The lengthy quest for product validation was farcical. From the start, eminent scientists treated the system with "as much regard . . . as doctors have for anti-vaccine campaigners". Of course, this didn't deter McCarthy. A test in 2005 by the engineering department in Bolton Street DIT, his alma mater, suggested Orbo merited further examination, so a highly regarded English physics professor was invited to dig deeper. Almost immediately he noticed flaws, but McCarthy "didn't seem to get [his] polite message". The boffin concluded McCarthy "was never going to give up".

Sadly for those who invested in his product, he didn't. In August 2006, he placed a brash ad for Steorn in The Economist. "All Great Truths Begin As Blasphemies," read its headline, borrowing from George Bernard Shaw. Having been ridiculed by academia, this was Steorn's "attempt to bring the universities to them". Whyte describes this stunt, and the extraordinary episodes that follow, in a suitably breathless manner.

Convinced that his company "challenged the crusty dogmas of professional science", McCarthy ratcheted things up. Maurice Linnane, who had produced music videos for the Rolling Stones and U2, was hired to make a documentary, and a live public product demonstration was planned for London in 2007. It turned out to be a disaster, deepening suspicions about McCarthy.

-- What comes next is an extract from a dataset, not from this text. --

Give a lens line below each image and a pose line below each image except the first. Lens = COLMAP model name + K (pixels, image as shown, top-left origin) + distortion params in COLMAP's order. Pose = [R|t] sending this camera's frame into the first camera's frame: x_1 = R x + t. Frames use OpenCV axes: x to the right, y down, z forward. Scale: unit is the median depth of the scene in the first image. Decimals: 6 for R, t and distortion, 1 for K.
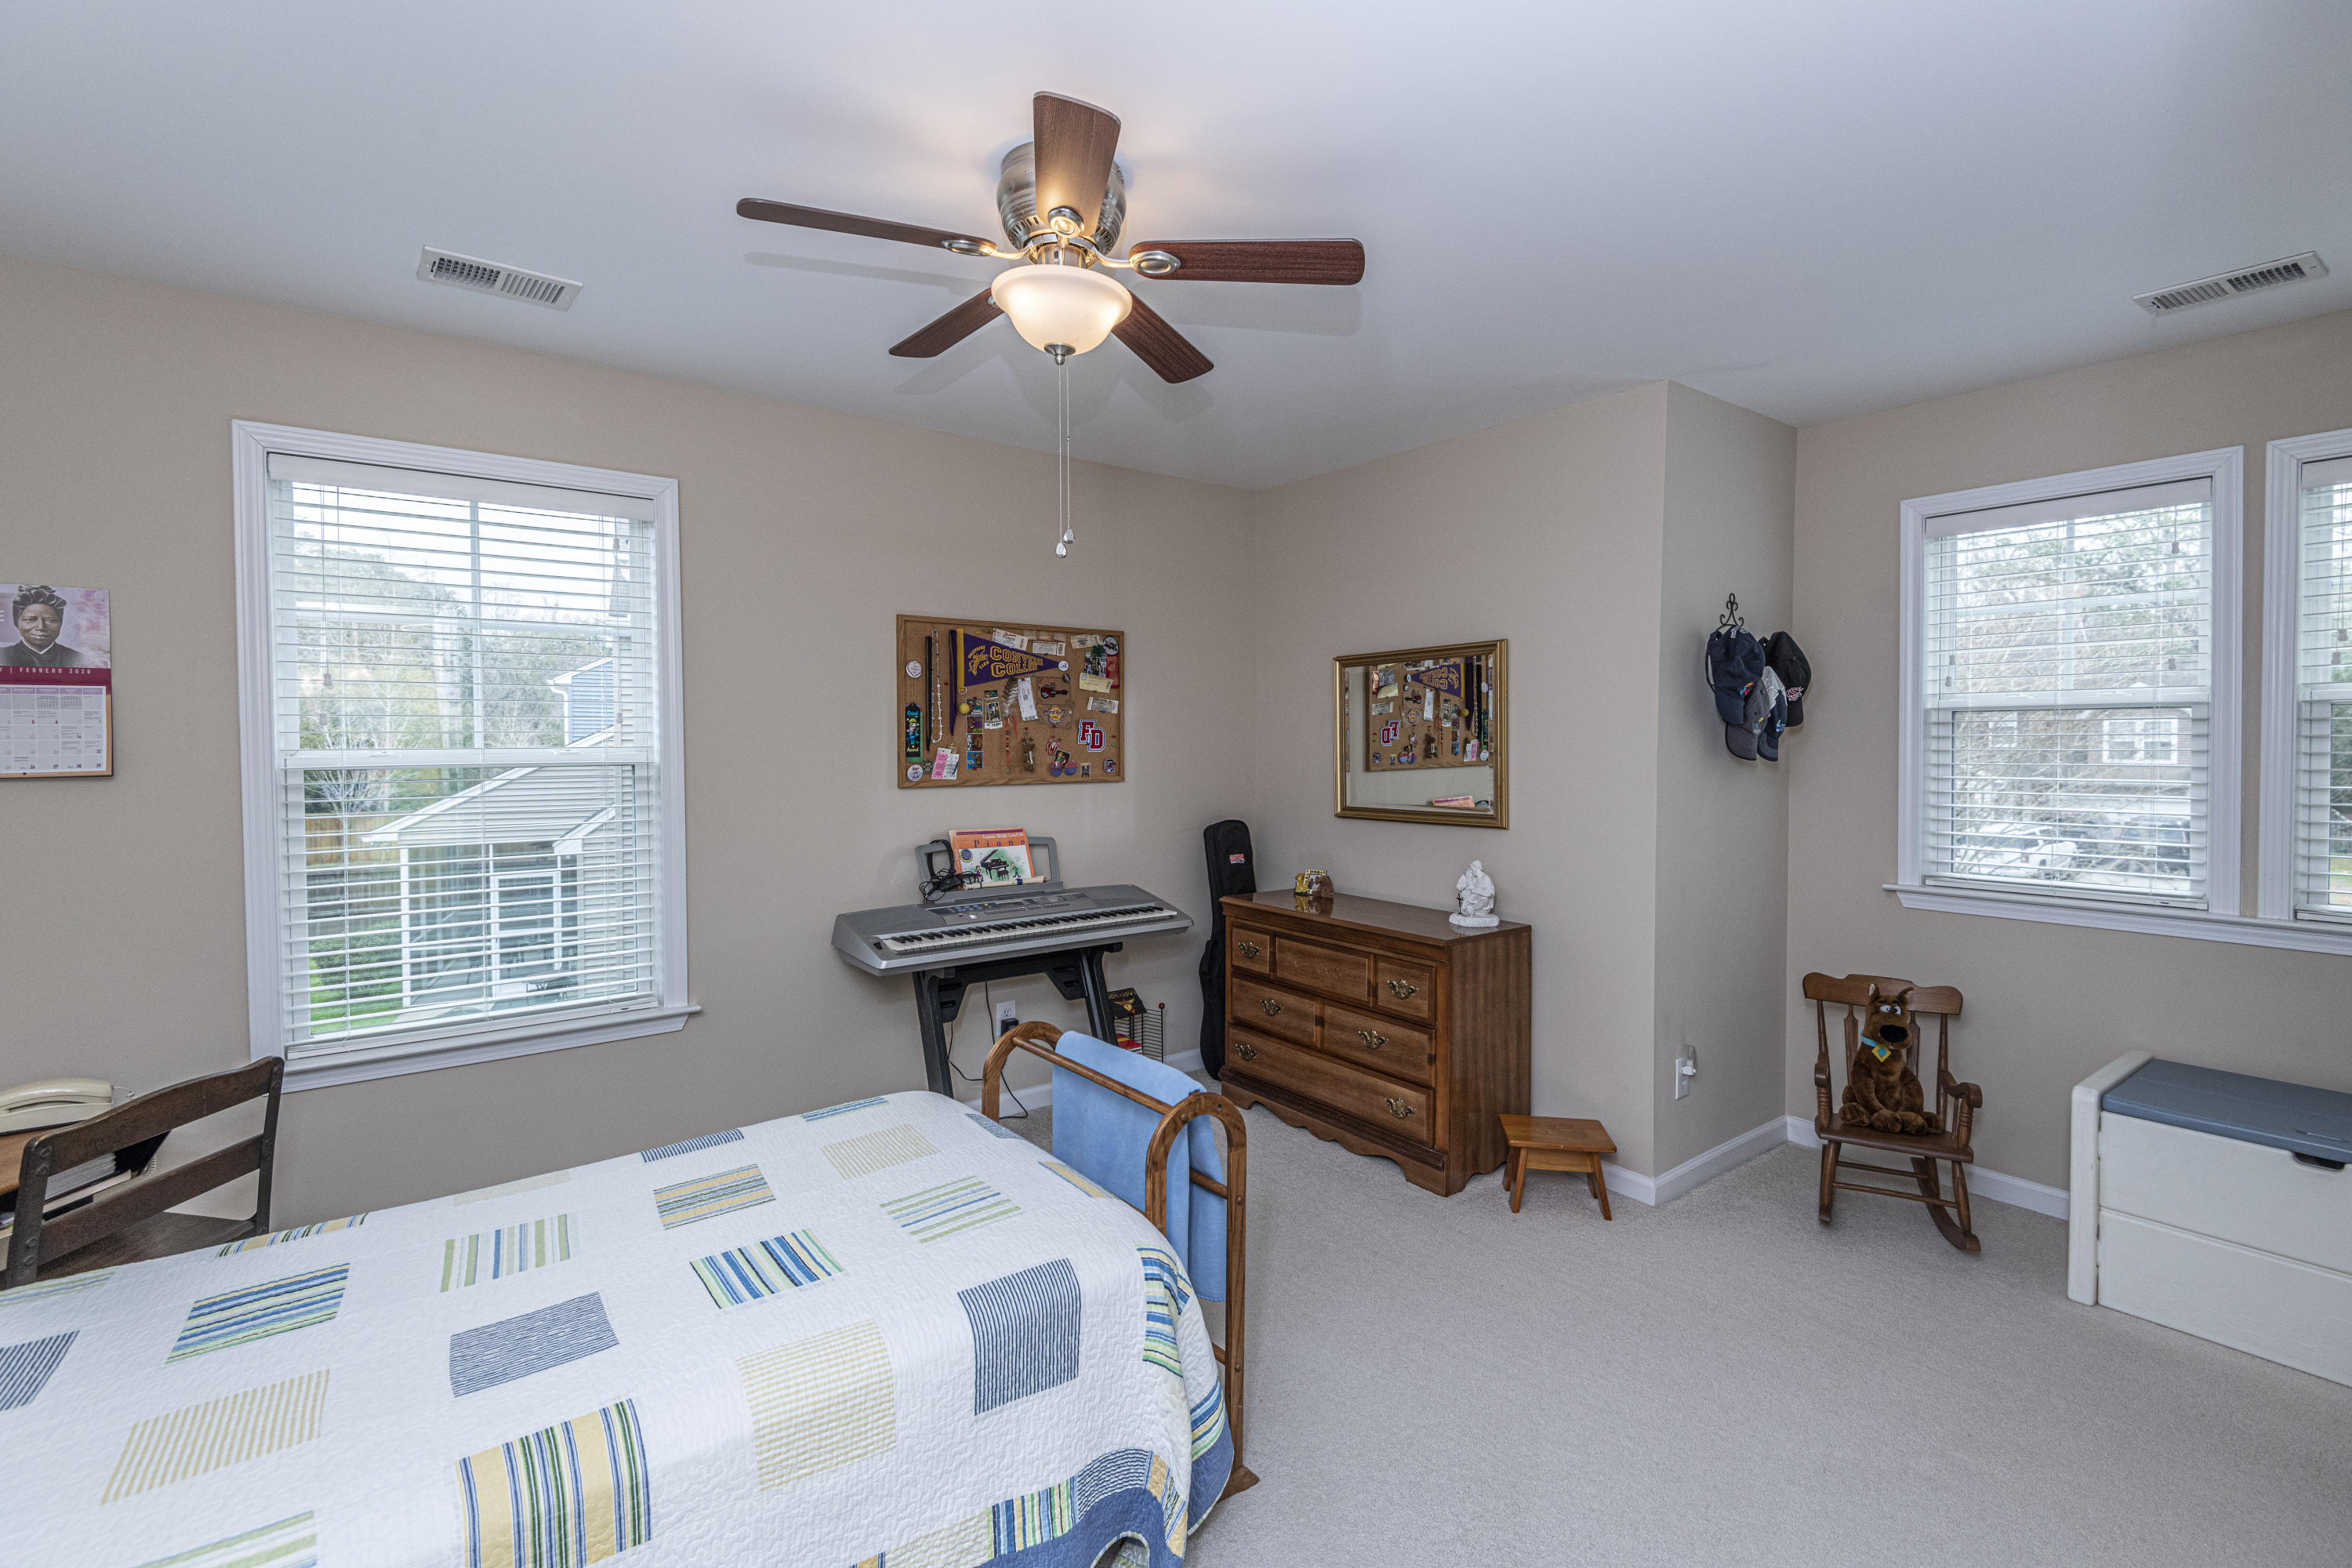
lens RADIAL K [[1051.1, 0, 1182.1], [0, 1051.1, 763.5], [0, 0, 1]] dist [0.001312, -0.000152]
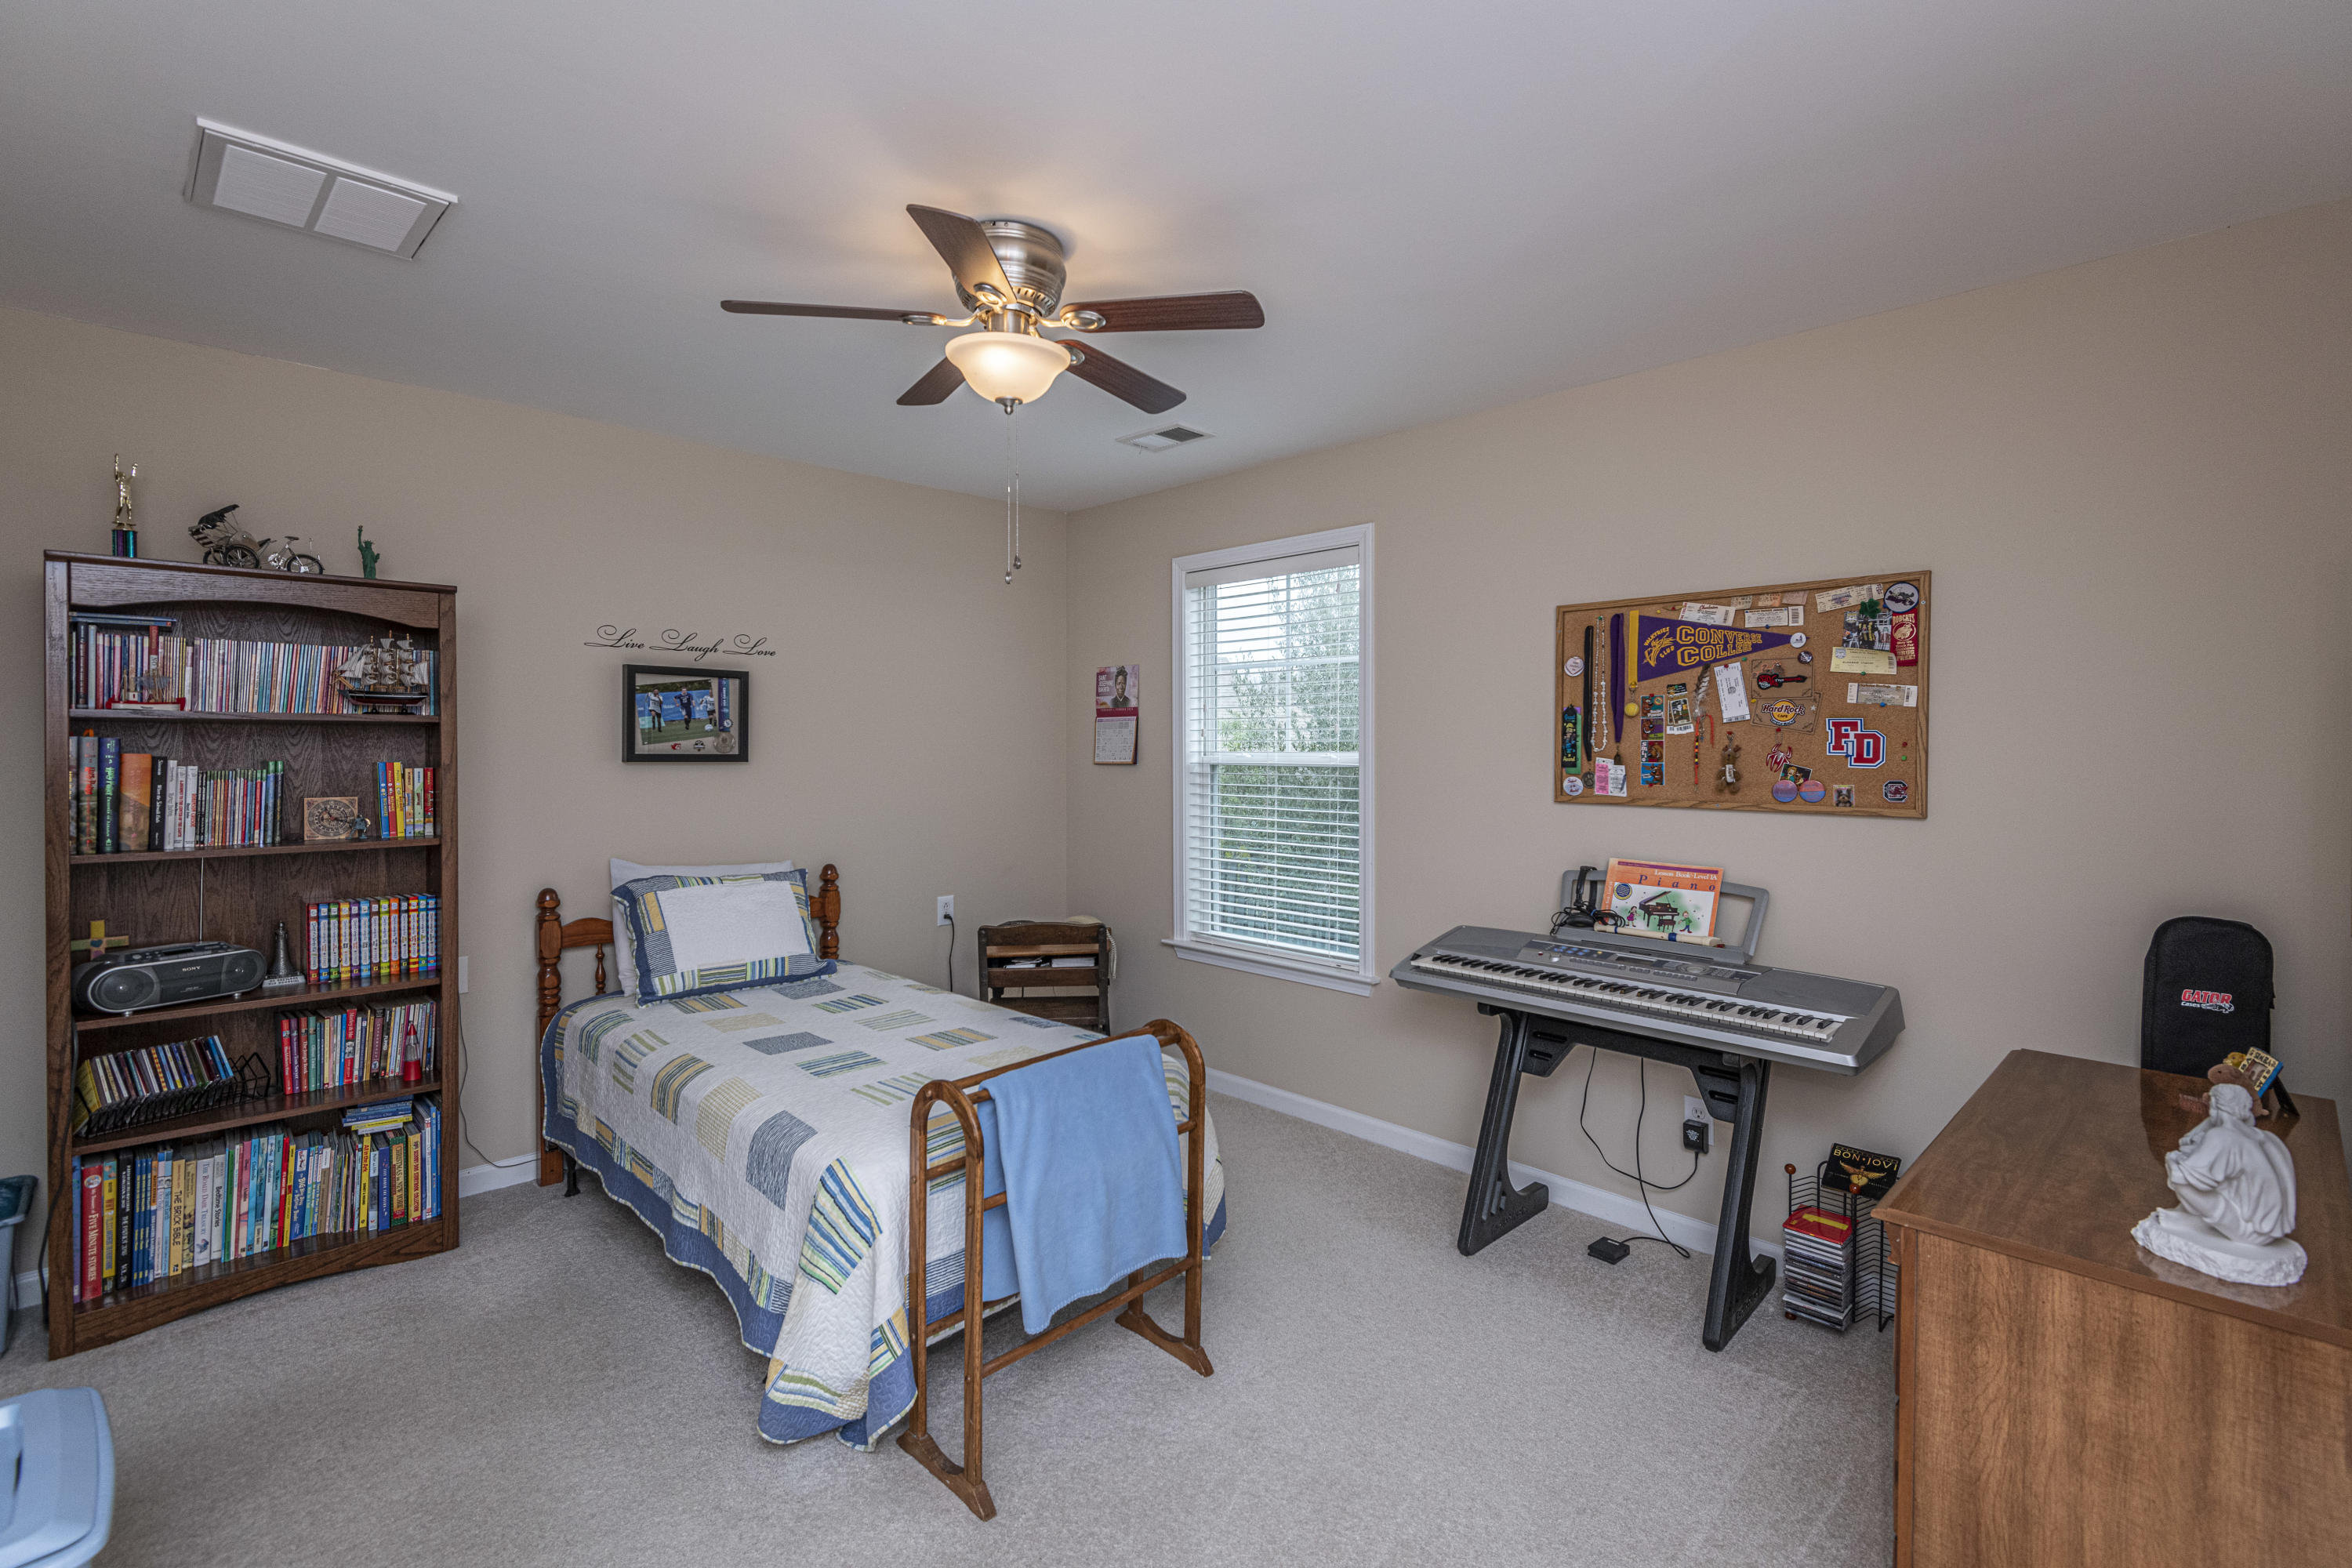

There's a touch of Spinal Tap about Steorn's inevitable demise. Moving away from magnetism in the early 2010s, the company focused its energies on a new water-heating system. Naturally this was "incredibly dull compared with the adrenaline of challenging the foundations of physics". Prospectuses were now being printed on bog-standard A4 paper and staff were nervous about getting paid. The launch of a new phone in 2015 was a last roll of the dice that failed, and Steorn's eventual liquidation feels like a relief.

"We approached [Steorn] completely wrong," McCarthy says on the final page. "Which is a horrible, horrible, horrible thing, because a lot of people lost a lot of money."

Hindsight is an exact science — unlike the dubious logic underpinning his magical machine.

.

The Impossible Dream by Barry J Whyte
Gill Books €16.99 pp239
The best thing about science is that it works - even if you don't believe in it.